- _EXCERPTED RECORDS_:
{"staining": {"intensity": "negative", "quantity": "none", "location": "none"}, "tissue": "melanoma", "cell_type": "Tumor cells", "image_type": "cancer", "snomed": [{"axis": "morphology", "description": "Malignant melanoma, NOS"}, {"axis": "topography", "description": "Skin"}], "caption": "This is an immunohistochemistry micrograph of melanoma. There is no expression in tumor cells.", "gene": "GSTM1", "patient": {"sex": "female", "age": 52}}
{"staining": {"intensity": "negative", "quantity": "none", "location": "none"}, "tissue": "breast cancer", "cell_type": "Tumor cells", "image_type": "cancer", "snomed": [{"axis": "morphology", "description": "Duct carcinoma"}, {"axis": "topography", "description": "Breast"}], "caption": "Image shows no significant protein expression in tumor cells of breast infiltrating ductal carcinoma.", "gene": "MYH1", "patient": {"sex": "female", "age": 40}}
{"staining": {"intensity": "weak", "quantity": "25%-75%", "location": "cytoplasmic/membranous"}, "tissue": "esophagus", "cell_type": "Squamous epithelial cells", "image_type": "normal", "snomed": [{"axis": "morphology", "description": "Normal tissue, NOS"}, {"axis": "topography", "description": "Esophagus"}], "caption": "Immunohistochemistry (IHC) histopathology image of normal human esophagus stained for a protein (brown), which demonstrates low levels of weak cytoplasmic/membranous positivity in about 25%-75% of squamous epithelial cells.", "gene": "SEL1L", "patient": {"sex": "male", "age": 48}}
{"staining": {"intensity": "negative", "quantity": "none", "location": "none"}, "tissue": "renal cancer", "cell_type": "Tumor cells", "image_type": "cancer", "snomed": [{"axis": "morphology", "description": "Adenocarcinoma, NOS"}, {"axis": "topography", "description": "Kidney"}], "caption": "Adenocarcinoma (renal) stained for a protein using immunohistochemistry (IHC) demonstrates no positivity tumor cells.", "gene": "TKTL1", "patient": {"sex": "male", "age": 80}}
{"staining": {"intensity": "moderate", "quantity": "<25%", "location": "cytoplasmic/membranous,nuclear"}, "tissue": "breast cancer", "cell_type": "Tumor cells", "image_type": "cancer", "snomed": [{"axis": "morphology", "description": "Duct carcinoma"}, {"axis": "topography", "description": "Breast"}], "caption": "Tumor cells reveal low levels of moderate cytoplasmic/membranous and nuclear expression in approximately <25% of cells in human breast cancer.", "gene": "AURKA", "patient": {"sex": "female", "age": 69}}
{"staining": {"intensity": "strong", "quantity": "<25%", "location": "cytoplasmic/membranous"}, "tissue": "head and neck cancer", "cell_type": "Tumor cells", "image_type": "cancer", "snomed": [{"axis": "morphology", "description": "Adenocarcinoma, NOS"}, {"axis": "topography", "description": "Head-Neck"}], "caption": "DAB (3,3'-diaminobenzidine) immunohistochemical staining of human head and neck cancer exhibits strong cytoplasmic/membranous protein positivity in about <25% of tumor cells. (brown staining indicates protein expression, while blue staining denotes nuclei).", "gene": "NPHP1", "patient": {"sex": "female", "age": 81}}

- _EXERCISE_: Search the listing above for "breast" and copy every line that has it.

- _SOLVED PROBLEM_:
{"staining": {"intensity": "negative", "quantity": "none", "location": "none"}, "tissue": "breast cancer", "cell_type": "Tumor cells", "image_type": "cancer", "snomed": [{"axis": "morphology", "description": "Duct carcinoma"}, {"axis": "topography", "description": "Breast"}], "caption": "Image shows no significant protein expression in tumor cells of breast infiltrating ductal carcinoma.", "gene": "MYH1", "patient": {"sex": "female", "age": 40}}
{"staining": {"intensity": "moderate", "quantity": "<25%", "location": "cytoplasmic/membranous,nuclear"}, "tissue": "breast cancer", "cell_type": "Tumor cells", "image_type": "cancer", "snomed": [{"axis": "morphology", "description": "Duct carcinoma"}, {"axis": "topography", "description": "Breast"}], "caption": "Tumor cells reveal low levels of moderate cytoplasmic/membranous and nuclear expression in approximately <25% of cells in human breast cancer.", "gene": "AURKA", "patient": {"sex": "female", "age": 69}}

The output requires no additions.